If the common law in the latter area is
to be modified, that too requires
a specific statutory modification.
What then of the public's right to have
access to public records so it may monitor
and evaluate the conduct and performance of
public prosecutors?
Surely they are not exempt from scrutiny and,
indeed, the elected district attorneys
should not be.
The answer is that there is typically enough
information available without access to the
prosecutor's file.
It starts in the police station.
We know that the daily arrest log is
absolutely open to public inspection.
Breier, 89 Wis.2d 417.
This makes "possible public oversight of the
charging discretion of the prosecutor."
89 Wis.2d at 437.
From checking court records, one may
determine whether charges have
been pressed and what they are.
With few exceptions such as provided in
section 970.03(4), criminal pretrial
hearings are open to the public.
The trial is always open to the public.
Documents relating to the litigation are
available for public inspection if they
have been filed or admitted in evidence
and are not subject to a specific
protective order of the court.
These all can be evaluated by
the press and the electorate.
If the information is deemed inadequate,
or an explanation is desired, the district
attorney can be confronted directly.
The sufficiency of his response may be
evaluated and taken into account
at the next election.
The burden is on the district attorney to
keep the public sufficiently informed so
confidence in his performance is maintained.
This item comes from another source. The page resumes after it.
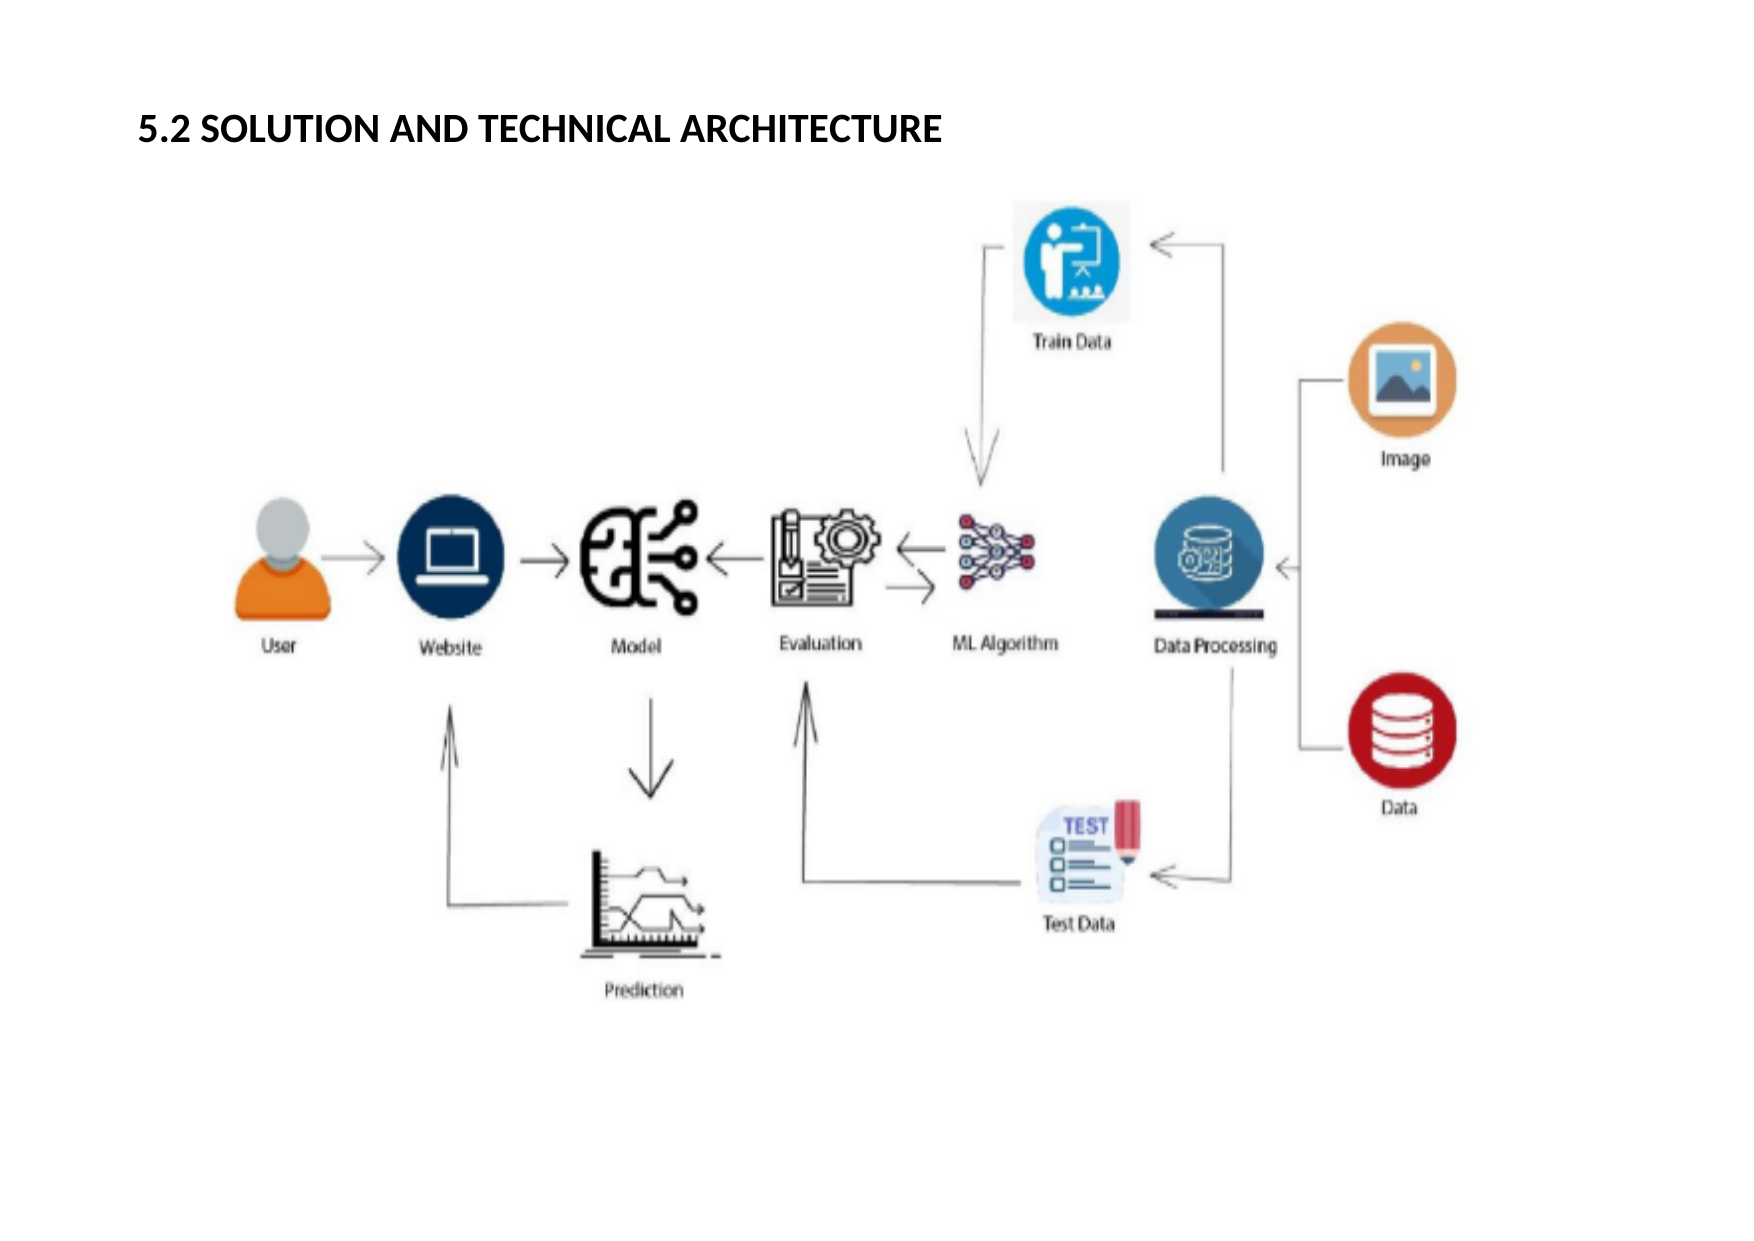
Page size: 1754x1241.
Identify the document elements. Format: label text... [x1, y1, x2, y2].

text 5.2 SOLUTION AND TECHNICAL ARCHITECTURE [137, 102, 1681, 153]
picture [137, 181, 1584, 1037]
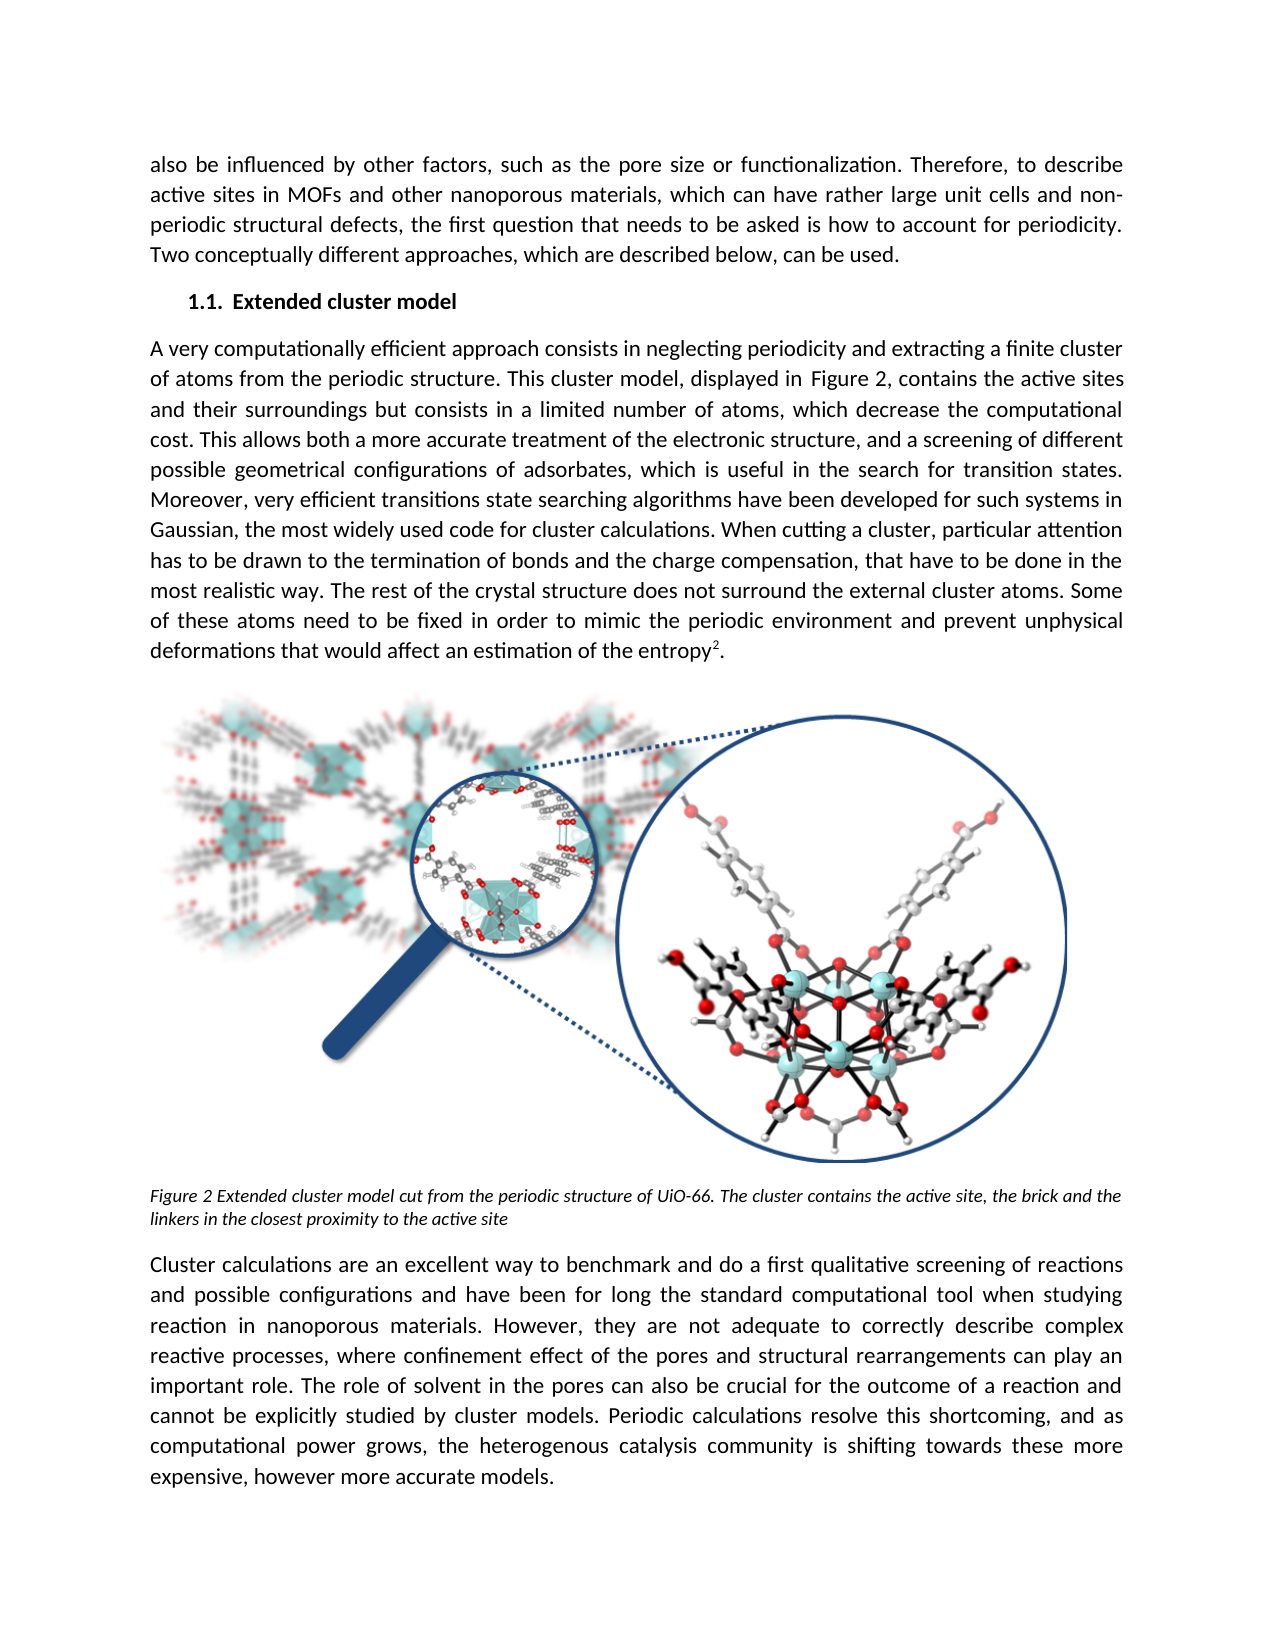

Lack of confidence will presumably result
in failure to be reelected.
It is this risk and burden a district
attorney must bear in exchange for
having his prosecutorial files
closed to general public inspection.
It must be emphasized that this opinion has
considered only those files which relate
directly to a possible, pending or
completed prosecution.
Administrative files and other non-case
related records in a prosecutor's office
are public records fully subject to the
provisions in Subchapter II of Chapter 19.
As such there is a presumption in favor of
public access and nondisclosure will have
to be evaluated on a case-by-case basis.